In 2021, Max Liboiron, an associate professor in geography at Memorial University of Newfoundland, published a book titled, “Pollution Is Colonialism,” by which they argue that the important causes of pollution are each chemicals and colonialism.

Scholars like Assali and Liboiron have identified that the entitlement to make use of land and oceans as dumping grounds, no matter which a part of the world they’re situated in, is rooted in colonialism. Regardless that regulations are enforced to scale back pollution levels, the laws still permit some levels of pollution to occur.

In industrialized countries just like the U.S. and Canada, this disproportionately impacts minorities. Indigenous, Hispanic and Black communities in each countries live in counties which have far higher levels of air and water pollution in comparison with their white counterparts.

The most important source of greenhouse gas emissions in Canada is from the oil and gas sector that extracts tar sands on Indian reservations — leading to tribal communities losing access to wash water and being exposed to high levels of air pollution. These business activities are rooted in colonialism as they proceed to usurp Indigenous land.

protestors hold sign that says 'president obama: protect our sacred water'

Indigenous protestors at a 2014 rally against the Keystone XL pipeline. Photo: Stephen Melkisethian

Oil and gas are extracted to create plastic and other disposable products consumed by the U.S., UK, and European Union. Meanwhile, the burden of recycling and incinerating plastic pollution falls on a number of developing Asian countries. Former colonial empires arrange this inequitable international trade that exploits developing countries by forcing them to do away with their hazardous waste for affordable. This unjust practice is known as waste colonialism.

The countries which can be struggling essentially the most with the impacts of waste colonialism are Indonesia, Vietnam, the Philippines, and Sri Lanka. While these countries are busy tackling the immense challenge of recycling and incinerating hundreds of thousands of tons of plastic waste annually, they’re concurrently blamed for “failing” to administer pollution.

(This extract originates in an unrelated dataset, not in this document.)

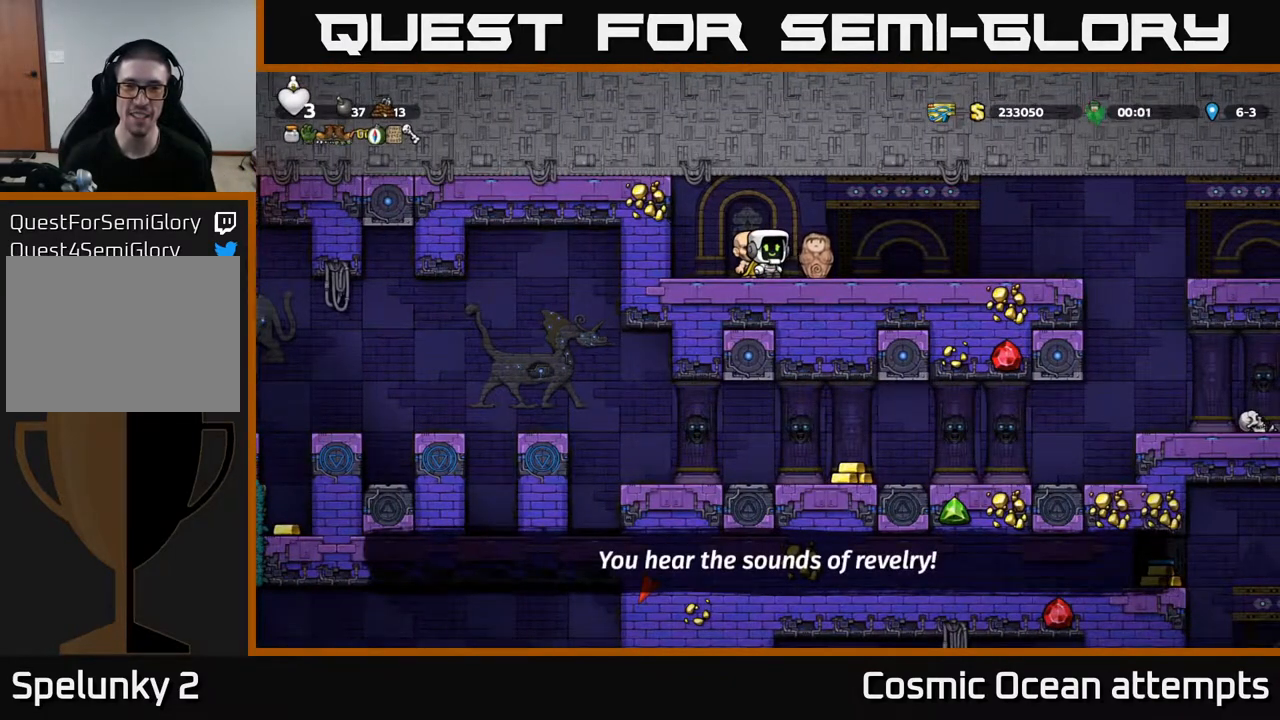
{"buttons": [], "right_stick": "center", "events": []}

At the identical time, the World Economic Forum named Germany the world’s top recycler although the country is infamous for being the largest exporter of plastic waste. Every yr, Germany exports a median of over a million tons of plastic waste, surpassing every other country within the EU.

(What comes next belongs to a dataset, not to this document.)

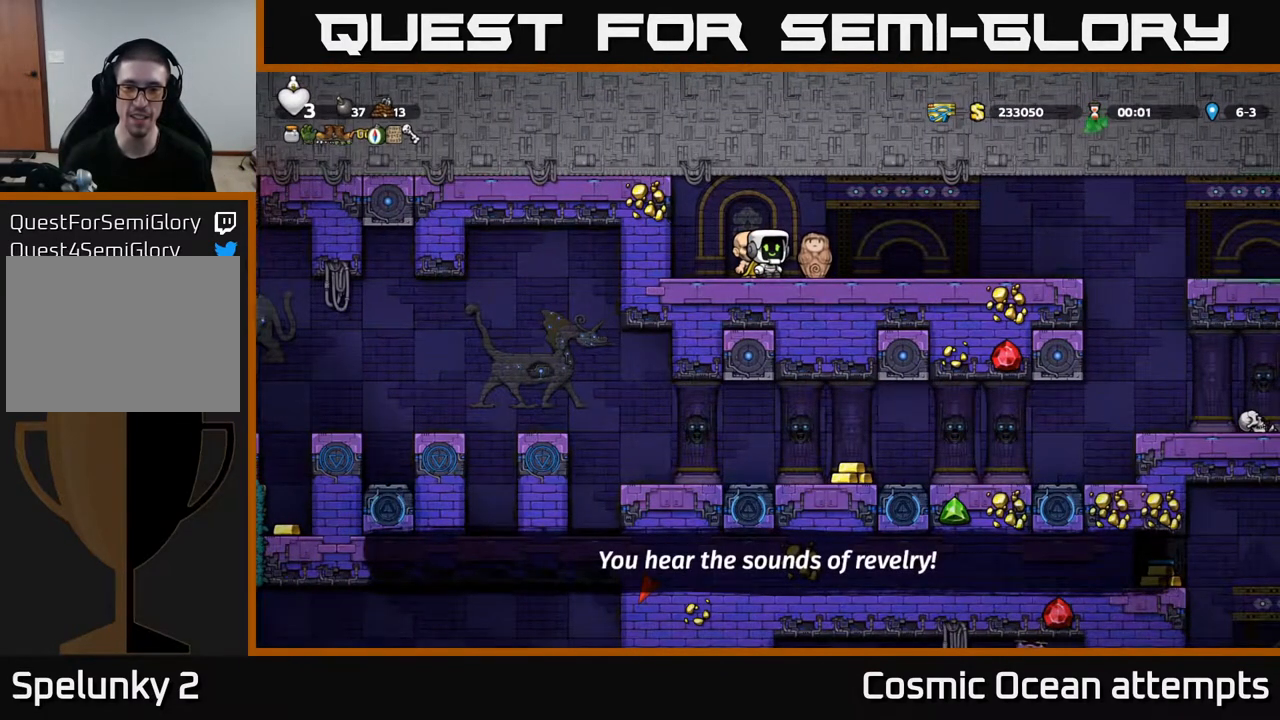
{"buttons": [], "right_stick": "center", "events": []}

In 2018, China banned waste imports from other industrialized countries. After that, Vietnam witnessed a dramatic increase in the quantity of plastic waste being shipped from the West.

Vietnam announced that it plans to ban plastic waste imports by 2025. Currently, staff who segregate plastic pollution from Western countries into recyclable and non-recyclable earn lower than $6 a day. They’re routinely exposed to toxic fumes while burning plastic.

person in vietnam carrying plastic water bottles

While former colonial empires generate huge amounts of trash, developing countries like Vietnam are expected to wash up the mess, recycling and eliminating hazardous waste for affordable. That is referred to as waste colonialism. Photo: Magalie L’Abbé

“So long as these ongoing legacies of imperialism and colonialism don’t change, we have now little hope for environmental justice and climate change mitigation,” said Assali.

“We collectively require loads of re-education that focuses on decolonization to completely understand how our world functions,” added Assali. “Then we will finally start to check a future that’s different from the exploitative structures and institutions that we are actually stuck inside.”